Vertriebsrechte in der Schweiz
Dass die Begeisterung des TV-Publikums über diesen Sketch auch durch die schwarzweisse Patina des Films nicht getrübt wird, kann hingegen kaum dem übermässigen Alkoholkonsum zugeschrieben werden – schliesslich liegen die Sendetermine meist im Vorabendprogramm, wie auch dieses Jahr: SF1 zeigt den Sketch um 19.05 Uhr, diverse deutsche Sender ziehen nach.
Witzigerweise geniesst «Dinner for One» nur im deutschsprachigen und skandinavischen Raum Kultstatus. In England kennt den Sketch des britischen Komikerduos Freddie Frinton und May Warden kaum jemand. Der Grund dafür: Beim Film handelt es sich um eine Produktion des Schweizer Fernsehens, und bei diesem liegen auch heute noch alle Vertriebsrechte.

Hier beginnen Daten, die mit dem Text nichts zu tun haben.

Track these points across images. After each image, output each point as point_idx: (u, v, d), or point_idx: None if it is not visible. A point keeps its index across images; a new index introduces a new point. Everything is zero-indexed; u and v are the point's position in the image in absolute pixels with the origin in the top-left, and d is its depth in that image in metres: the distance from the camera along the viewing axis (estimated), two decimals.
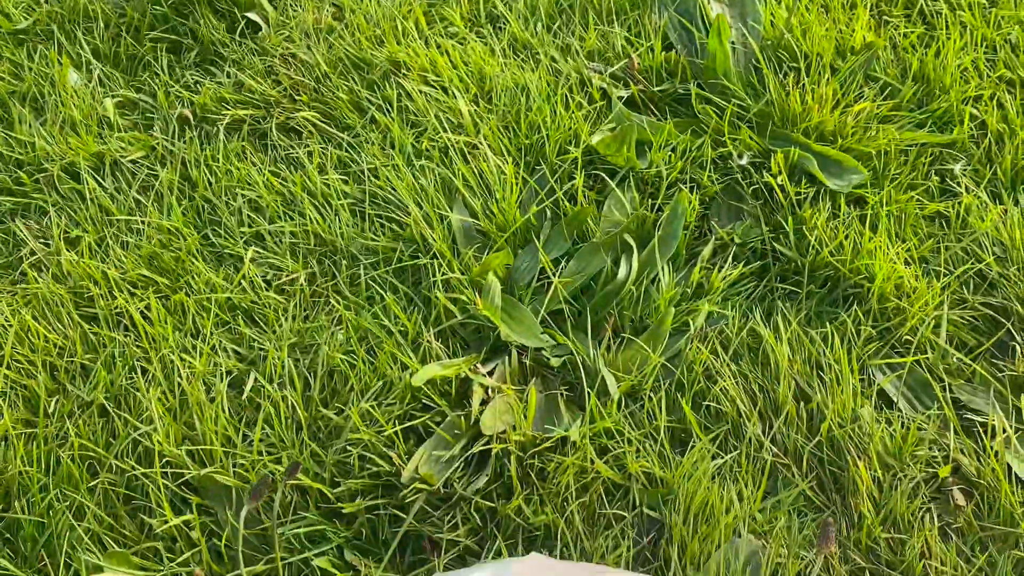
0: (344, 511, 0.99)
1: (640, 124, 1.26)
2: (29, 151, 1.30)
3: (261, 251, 1.19)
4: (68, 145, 1.30)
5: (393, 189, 1.22)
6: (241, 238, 1.21)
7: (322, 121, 1.33)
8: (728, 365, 1.09)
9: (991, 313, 1.13)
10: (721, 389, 1.07)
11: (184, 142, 1.31)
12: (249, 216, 1.22)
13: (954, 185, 1.23)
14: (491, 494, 1.00)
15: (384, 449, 1.01)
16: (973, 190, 1.22)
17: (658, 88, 1.33)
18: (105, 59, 1.41)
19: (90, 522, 0.97)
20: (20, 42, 1.44)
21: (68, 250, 1.19)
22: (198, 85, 1.38)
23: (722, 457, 1.02)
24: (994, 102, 1.29)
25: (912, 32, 1.37)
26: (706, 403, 1.06)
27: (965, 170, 1.24)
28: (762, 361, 1.10)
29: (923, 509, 1.00)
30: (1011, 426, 1.05)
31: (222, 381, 1.07)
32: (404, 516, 0.98)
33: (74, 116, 1.31)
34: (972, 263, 1.16)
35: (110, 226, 1.21)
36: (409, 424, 1.03)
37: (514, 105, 1.29)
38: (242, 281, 1.16)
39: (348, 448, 1.02)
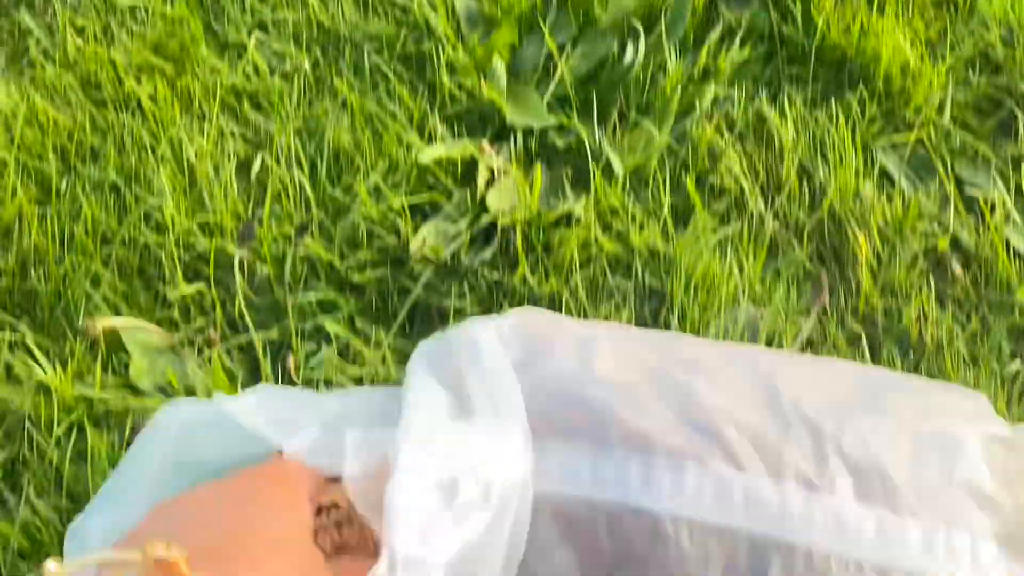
0: (354, 282, 1.00)
1: None
2: None
3: (264, 39, 1.17)
4: None
5: None
6: (244, 26, 1.18)
7: None
8: (733, 145, 1.08)
9: (995, 94, 1.12)
10: (725, 167, 1.06)
11: None
12: (252, 5, 1.20)
13: None
14: (497, 267, 1.01)
15: (392, 224, 1.02)
16: None
17: None
18: None
19: (105, 291, 0.98)
20: None
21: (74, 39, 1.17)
22: None
23: (724, 230, 1.03)
24: None
25: None
26: (710, 181, 1.06)
27: None
28: (767, 141, 1.09)
29: (921, 279, 1.01)
30: (1010, 201, 1.04)
31: (230, 161, 1.07)
32: (412, 287, 0.99)
33: None
34: (977, 45, 1.13)
35: (115, 14, 1.19)
36: (416, 200, 1.03)
37: None
38: (246, 68, 1.15)
39: (357, 223, 1.02)
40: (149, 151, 1.07)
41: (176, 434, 0.67)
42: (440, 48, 1.13)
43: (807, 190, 1.05)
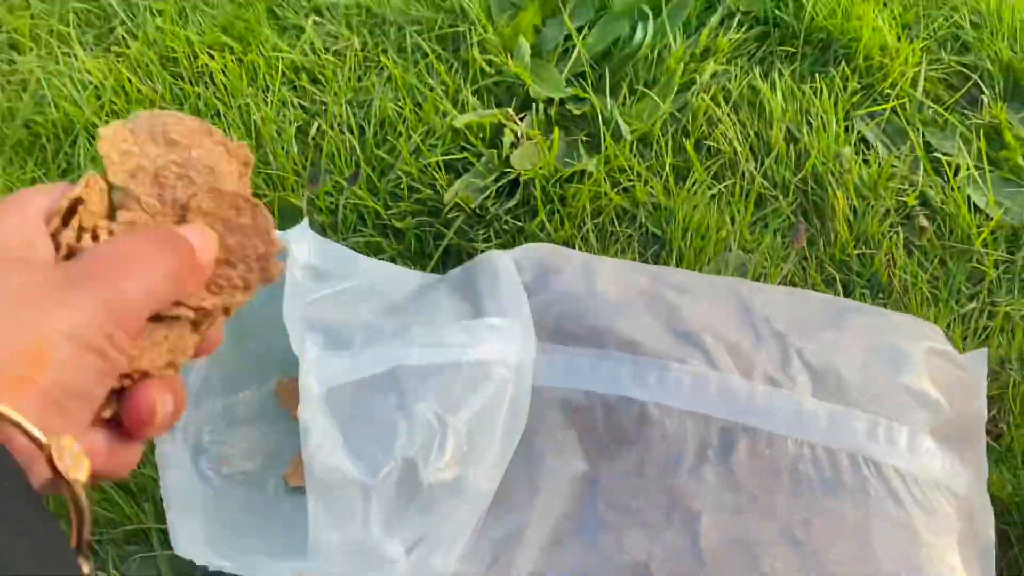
0: (396, 228, 1.14)
1: None
2: None
3: (320, 21, 1.32)
4: None
5: None
6: (301, 11, 1.33)
7: None
8: (728, 114, 1.21)
9: (963, 71, 1.24)
10: (721, 133, 1.19)
11: None
12: None
13: None
14: (519, 216, 1.15)
15: (430, 179, 1.16)
16: None
17: None
18: None
19: None
20: None
21: (153, 20, 1.32)
22: None
23: (718, 186, 1.16)
24: None
25: None
26: (707, 144, 1.19)
27: None
28: (758, 111, 1.22)
29: (891, 231, 1.13)
30: (972, 164, 1.17)
31: (290, 126, 1.21)
32: (446, 232, 1.13)
33: None
34: (948, 27, 1.26)
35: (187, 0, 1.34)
36: (450, 159, 1.18)
37: None
38: (304, 46, 1.29)
39: (399, 177, 1.16)
40: (221, 117, 1.22)
41: None
42: (472, 29, 1.27)
43: (792, 153, 1.18)
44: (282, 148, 1.18)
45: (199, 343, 0.42)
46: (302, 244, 0.81)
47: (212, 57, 1.28)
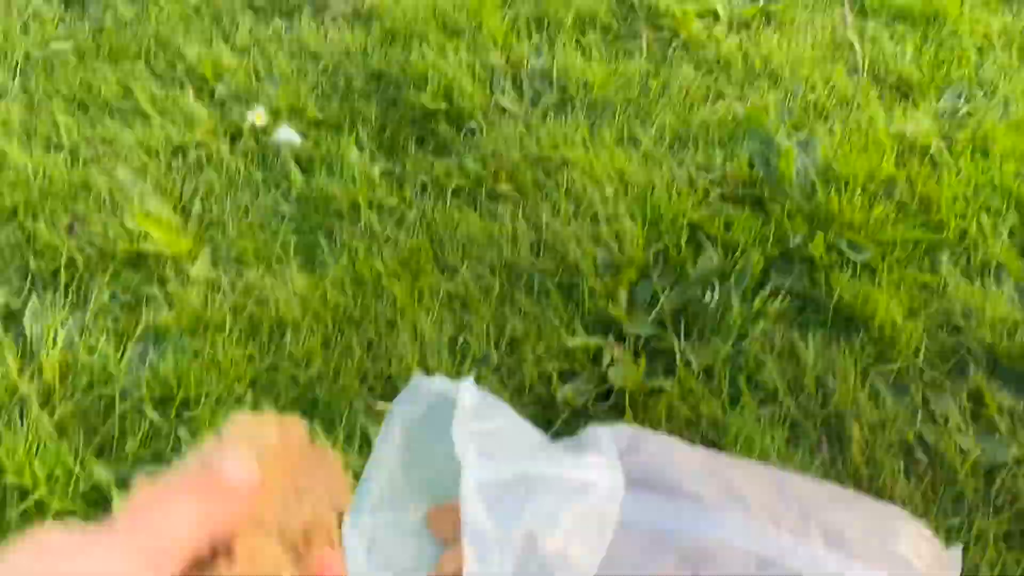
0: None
1: (725, 210, 1.75)
2: (324, 192, 1.85)
3: (471, 264, 1.70)
4: (348, 192, 1.84)
5: (558, 234, 1.73)
6: (456, 255, 1.72)
7: (514, 192, 1.85)
8: (772, 360, 1.53)
9: (955, 347, 1.56)
10: (767, 373, 1.51)
11: (426, 199, 1.84)
12: (465, 244, 1.73)
13: (940, 267, 1.67)
14: (612, 417, 1.46)
15: (548, 381, 1.48)
16: (952, 271, 1.66)
17: (744, 191, 1.82)
18: (373, 142, 1.97)
19: None
20: (318, 127, 2.01)
21: None
22: (434, 164, 1.92)
23: (761, 411, 1.46)
24: (974, 218, 1.74)
25: (922, 170, 1.84)
26: (756, 379, 1.51)
27: (950, 258, 1.69)
28: (795, 360, 1.54)
29: (894, 459, 1.41)
30: (960, 417, 1.46)
31: (444, 334, 1.56)
32: (556, 421, 1.44)
33: (356, 176, 1.86)
34: (945, 315, 1.59)
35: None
36: (563, 368, 1.50)
37: (644, 191, 1.79)
38: (457, 281, 1.66)
39: (523, 377, 1.49)
40: (393, 328, 1.57)
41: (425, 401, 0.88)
42: (584, 280, 1.64)
43: (820, 394, 1.49)
44: (437, 351, 1.52)
45: None
46: (469, 390, 1.11)
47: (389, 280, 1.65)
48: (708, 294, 1.62)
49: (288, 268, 1.70)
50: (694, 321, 1.60)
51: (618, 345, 1.54)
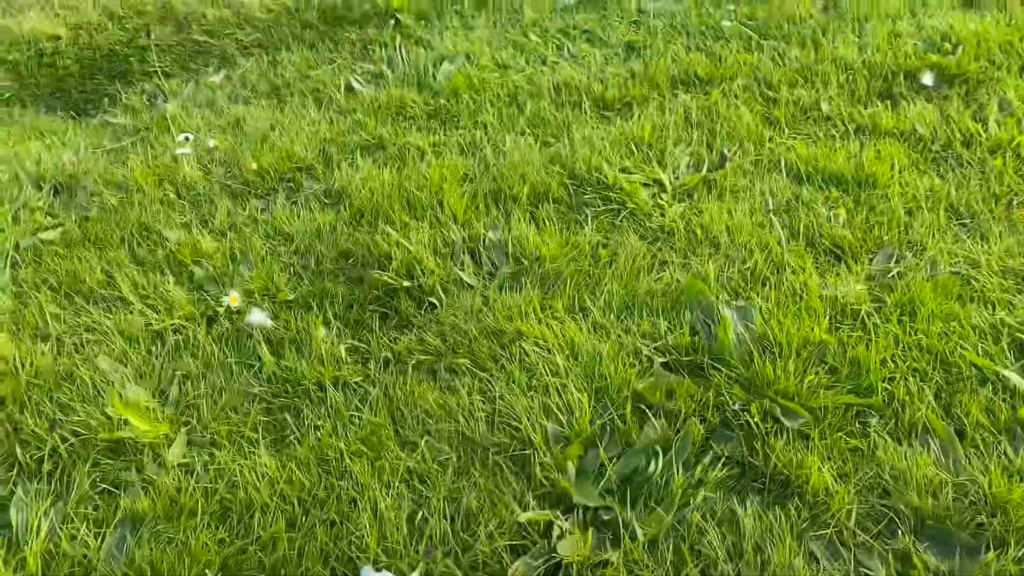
0: None
1: (668, 380, 1.87)
2: (293, 372, 1.97)
3: (431, 442, 1.81)
4: (314, 371, 1.96)
5: (512, 408, 1.84)
6: (416, 433, 1.82)
7: (471, 366, 1.97)
8: (714, 527, 1.63)
9: (883, 509, 1.66)
10: (707, 541, 1.60)
11: (388, 374, 1.96)
12: (424, 419, 1.84)
13: (869, 430, 1.78)
14: None
15: (498, 557, 1.57)
16: (881, 434, 1.77)
17: (686, 358, 1.94)
18: (340, 320, 2.10)
19: None
20: (289, 308, 2.15)
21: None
22: (396, 339, 2.05)
23: None
24: (903, 382, 1.86)
25: (853, 334, 1.97)
26: (698, 548, 1.60)
27: (879, 421, 1.80)
28: (736, 528, 1.63)
29: None
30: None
31: (403, 511, 1.66)
32: None
33: (323, 355, 1.99)
34: (874, 480, 1.69)
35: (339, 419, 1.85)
36: (514, 543, 1.59)
37: (592, 362, 1.92)
38: (418, 456, 1.77)
39: (476, 554, 1.58)
40: (357, 504, 1.67)
41: None
42: (537, 452, 1.74)
43: (759, 560, 1.58)
44: (396, 528, 1.61)
45: None
46: None
47: (352, 460, 1.75)
48: (652, 463, 1.72)
49: (258, 448, 1.80)
50: (639, 490, 1.69)
51: (564, 517, 1.64)
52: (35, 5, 3.76)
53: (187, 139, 2.71)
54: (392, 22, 3.31)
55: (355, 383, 1.95)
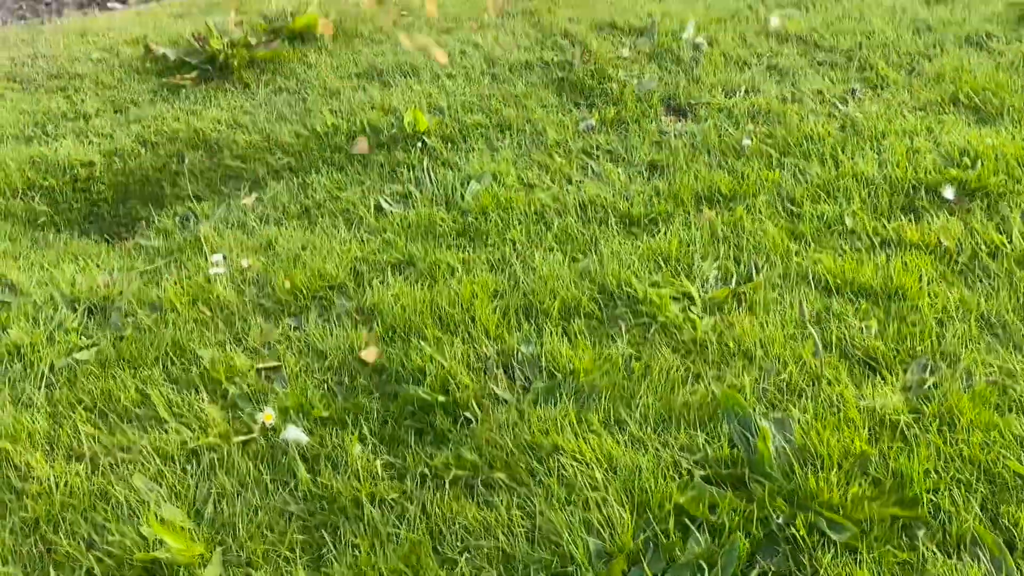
0: None
1: (710, 492, 1.85)
2: (329, 489, 1.95)
3: (463, 562, 1.78)
4: (351, 488, 1.95)
5: (552, 523, 1.82)
6: (461, 555, 1.80)
7: (508, 481, 1.95)
8: None
9: None
10: None
11: (425, 490, 1.95)
12: (463, 535, 1.82)
13: (917, 543, 1.75)
14: None
15: None
16: (929, 547, 1.73)
17: (725, 471, 1.93)
18: (376, 436, 2.10)
19: None
20: (324, 424, 2.15)
21: None
22: (432, 455, 2.04)
23: None
24: (948, 493, 1.83)
25: (894, 445, 1.95)
26: None
27: (926, 534, 1.77)
28: None
29: None
30: None
31: None
32: None
33: (359, 471, 1.98)
34: None
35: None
36: None
37: (631, 475, 1.90)
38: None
39: None
40: None
41: None
42: (579, 570, 1.71)
43: None
44: None
45: None
46: None
47: None
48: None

Frinton und Warden führten den Sketch des britischen Autors Lauri Wylie 1945 erstmals auf einer Bühne auf. 1963 wurden sie damit im deutschen Fernsehen gezeigt, wo sie der damalige Leiter Unterhaltung des Schweizer Fernsehens entdeckte. Er lud sie in die Schweiz ein, und im Studio Bellerive in Zürich entstand so die Aufnahme, die wir uns alljährlich im TV angucken. Auch der Norddeutsche Rundfunk (NDR) zeichnete den Sketch dort mit auf. Deshalb existieren zwei Filmversionen, die sich hauptsächlich in Details unterscheiden. Trotzdem ist jene des NDR einige Minuten länger als jene des SF. Das liegt einerseits am knapperen Schnitt der Schweizer Version, andererseits daran, dass für den NDR der Schauspieler Heinz Piper eine längere Einführungsrede hält. Doch braucht diese heutzutage noch jemand? Schliesslich wissen wir es doch längst: The same procedure as every year, James.
Freddie Frintons bürgerlicher Name war Frederic Bittener Coo (1909–1968). Der englische Komiker spielte vor allem kleinere Rollen in Filmen, bis er Ende der 50er-Jahre von der BBC entdeckt wurde und mit deren Comedy-Serie «Meet the Wife» zum Serienstar avancierte. Seine Bühnenpartnerin May Warden (1891–1978) wurde erst im Alter von 71 Jahren entdeckt – mit «Dinner for One». Danach spielte sie in einigen Filmen mit.